We further explored the precise mechanism by which IRE-XBP1 pathway could regulate DSP expression. Based on systematic analysis of the DSP promoter, we identified multiple ZEB binding sites that could suggest a transcriptional repression mechanism triggered by IRE1-XBP1. This hypothesis derives from a recent study suggesting the spliced and active form of XBP1 (XBP1s) is a direct transcriptional activator of SNAI1, SNAI2, ZEB2 and TCF3 transcription factors (28). We corroborated the correlative expression patterns between DSP expression and methylation levels with ZEB expression across a large cohort of human tumor samples from the TCGA and ICGC project. Moreover, we demonstrated a direct link between ZEB expression and DSP promoter activity, thereby confirming the regulatory link between ZEB and DSP. In addition, we demonstrate that ZEB expression levels were elevated in cells treated with PA, while this effect was suppressed in the IRE^−/− KO cells. Based on these results, we confirmed our hypotheses of DSP regulation via the IRE1-XBP1-ZEB axis and proposed the functional model in Figure 5D.

As we continue to gain further evidence supporting the molecular mechanisms that govern cancer cell progression in the presence of elevated palmitate, we must also scrutinize the phenotypic impact of these alterations in patient tumors.
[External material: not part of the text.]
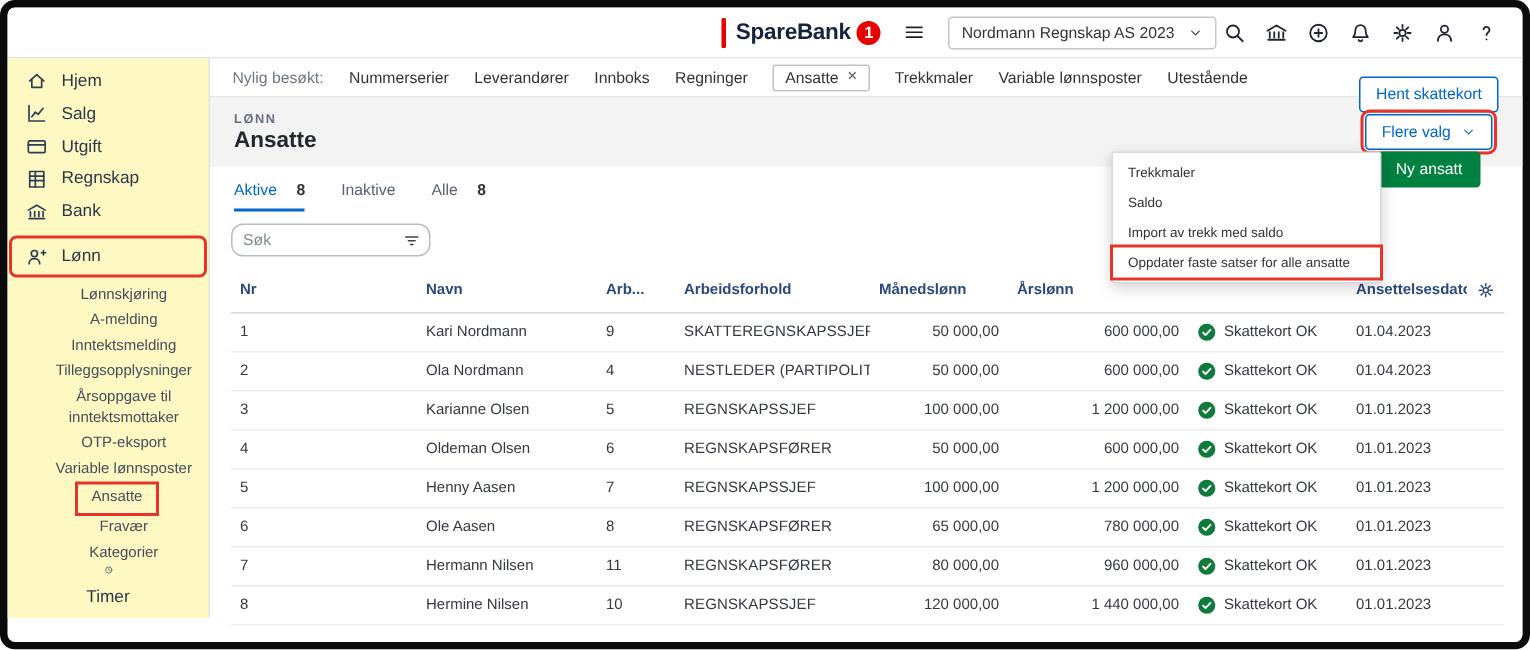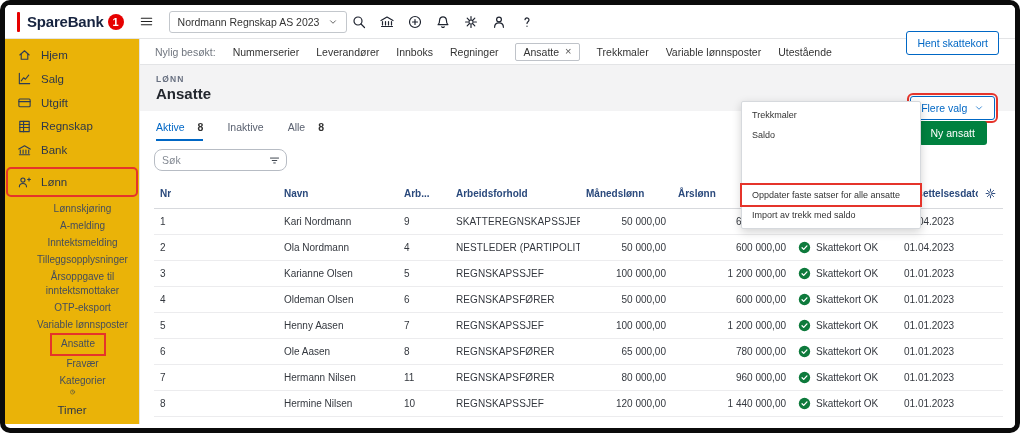"SpareBank" .topbar { justify-content: flex-start -> flex-end }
We investigated the relevance of loss of DSP expression and gain of IRE1 genomic copy number in patient prognosis. Our analyses revealed a significant impact of both alterations on poor patient outcomes, as would be expected based on enhanced migration of the cancer cells observed in our experiments. While these are preliminary and speculative connections, they highlight the need to study the role of these pathways in further details.

Implications:

Provides mechanistic link on palmitate-induced activation of IRE1α to cancer cell migration.